There has been a great deal of coverage recently following the chancellor’s announcement about the increased rate of stamp duty for buy to let properties, but how much impact will this have?

12 months ago the stamp duty regime changed from a draconian system of simply hiking the level of duty within banded property values to a more tempered and sensible system.  At the time if you purchased a property at £250,000 you would pay 1% stamp duty equating to £2,500.  However if you purchased at £255,000 your stamp duty would be 3% which equates to £7,650.

This seemed extraordinarily unfair to those people whose property values fell slightly over the tax threshold since their property values would reduce just to compensate any potential buyers for an inordinate tax bill.  Property values around this bracket would be devalued by £5000 simply to pass that money over to the tax man.

A new system was introduced which meant that the increased stamp duty rate only increased to a higher percentage for the sum paid in a particular tier, although the percentages were higher the overall result was such that in each property price bracket the buyer would make a saving right up to the next threshold.

The outcome of this change meant that if you purchased a property at £250,000 you would pay £2,500 in stamp duty, but if you purchased at £255,000 you would pay £2,500 for the lower tier and then 5% of the additional £5,000, therefore the overall tax bill would be £2,750.

The system worked well for everyone except those buying properties in excess of £925,000.  At that level the new regime resulted in exponentially increasing stamp duty bills and as a consequence appear to have had dramatic effect on high value properties which are no longer changing hands at the rate they were; clearly not good news for Mr Osborne.

It seems that with an ever growing number of landlords and a high demand for buy to let mortgages that the chancellor has decided to divert its attention to this part of the market with the introduction of an additional 3% levy for anyone buying a property as an investment as oppose to a place to live.

Whilst we still have a national housing shortage it makes sense for the government to try and tip the balance so that potential landlords are dissuaded from buying properties therefore reducing the scope for a bidding war with potential home owners, however it does feel like a punitive tax on those who have previously been advised to invest in property for a secure future – ordinarily and historically a very wise choice.

So will this latest regime have any impact?

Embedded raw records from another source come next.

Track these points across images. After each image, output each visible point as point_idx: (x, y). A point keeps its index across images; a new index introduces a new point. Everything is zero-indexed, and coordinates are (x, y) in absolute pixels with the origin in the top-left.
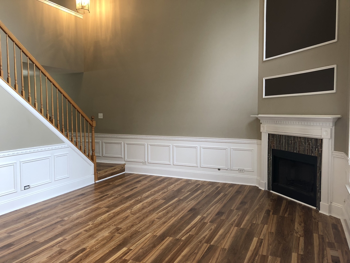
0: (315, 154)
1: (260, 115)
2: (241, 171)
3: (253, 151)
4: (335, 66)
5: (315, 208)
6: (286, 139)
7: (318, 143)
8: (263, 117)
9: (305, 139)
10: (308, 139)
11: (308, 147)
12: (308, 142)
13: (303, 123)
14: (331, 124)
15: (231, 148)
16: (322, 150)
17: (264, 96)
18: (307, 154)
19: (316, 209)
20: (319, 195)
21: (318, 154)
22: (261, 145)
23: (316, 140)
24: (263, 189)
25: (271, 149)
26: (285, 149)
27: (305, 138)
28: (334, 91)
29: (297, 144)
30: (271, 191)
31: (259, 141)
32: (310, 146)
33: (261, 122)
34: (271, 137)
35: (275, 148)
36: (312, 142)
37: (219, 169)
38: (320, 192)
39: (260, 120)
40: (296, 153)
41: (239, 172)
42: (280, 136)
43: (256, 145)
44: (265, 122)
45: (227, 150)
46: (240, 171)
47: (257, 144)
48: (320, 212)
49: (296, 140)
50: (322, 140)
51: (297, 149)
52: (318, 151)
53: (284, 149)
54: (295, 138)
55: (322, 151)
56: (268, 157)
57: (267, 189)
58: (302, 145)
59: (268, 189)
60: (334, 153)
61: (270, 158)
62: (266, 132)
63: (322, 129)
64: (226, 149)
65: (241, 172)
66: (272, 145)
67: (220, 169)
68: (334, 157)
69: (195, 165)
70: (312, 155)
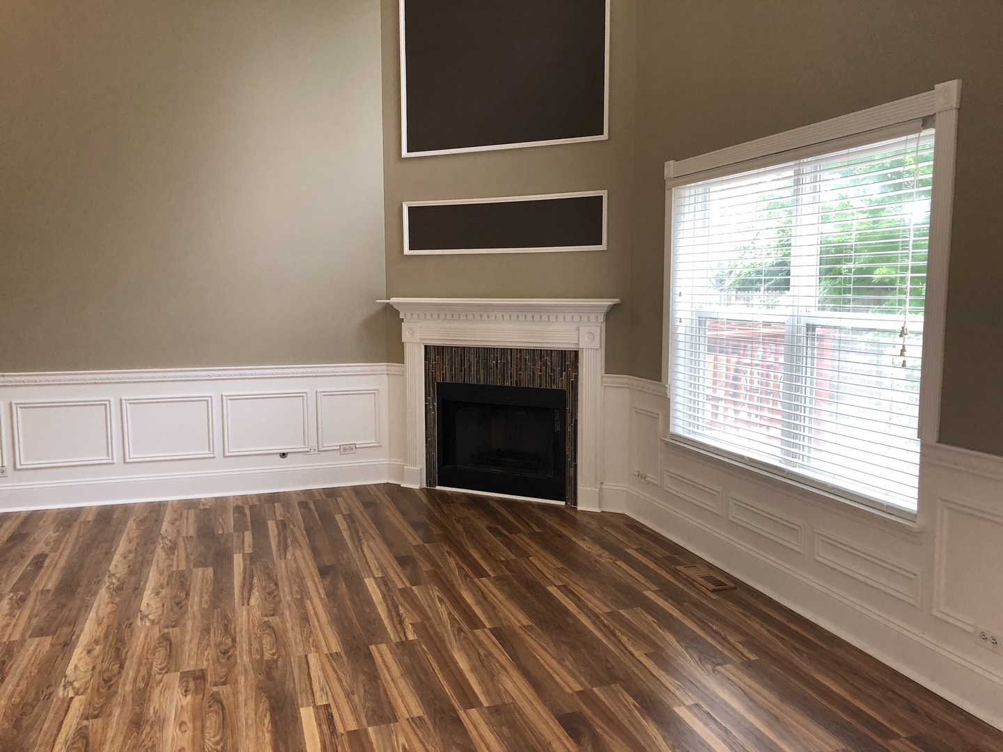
0: (560, 384)
1: (393, 300)
2: (347, 450)
3: (377, 394)
4: (603, 193)
5: (563, 503)
6: (479, 356)
7: (568, 360)
8: (407, 303)
9: (534, 353)
10: (541, 353)
11: (541, 371)
12: (541, 358)
13: (537, 318)
14: (601, 318)
15: (319, 390)
16: (578, 375)
17: (407, 251)
18: (541, 386)
19: (566, 504)
20: (572, 473)
21: (568, 383)
22: (404, 375)
23: (563, 353)
24: (416, 487)
25: (433, 383)
26: (478, 379)
27: (532, 352)
28: (603, 247)
29: (511, 366)
30: (438, 488)
31: (395, 367)
32: (546, 367)
33: (401, 316)
34: (434, 354)
35: (448, 381)
36: (551, 359)
37: (284, 455)
38: (576, 466)
39: (398, 313)
40: (511, 387)
41: (342, 452)
42: (464, 350)
43: (385, 376)
44: (415, 316)
45: (305, 397)
46: (345, 449)
47: (388, 374)
48: (579, 508)
49: (509, 358)
50: (576, 353)
51: (511, 378)
52: (568, 377)
53: (474, 382)
54: (504, 352)
55: (576, 377)
56: (426, 405)
57: (424, 486)
58: (526, 368)
59: (427, 483)
60: (605, 379)
61: (434, 406)
62: (419, 341)
63: (581, 328)
64: (302, 396)
65: (348, 452)
66: (438, 373)
67: (287, 453)
68: (605, 387)
69: (205, 452)
70: (554, 387)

It is difficult to say for sure, but landlords weren’t dissuaded under the old stamp duty regime where the tax was higher.

Will the change in stamp duty affect landlords’ decisions to continue to invest in and buy property?  On its own I suspect the impact would have been minimal, however combined with recent proposals to remove mortgage interest from the allowable expenses from their rental income it may very much make a lot of investors think twice.

Let’s hope that these investors and savvy spenders don’t simply choose to buy properties abroad and take their contributions to the British economy with them.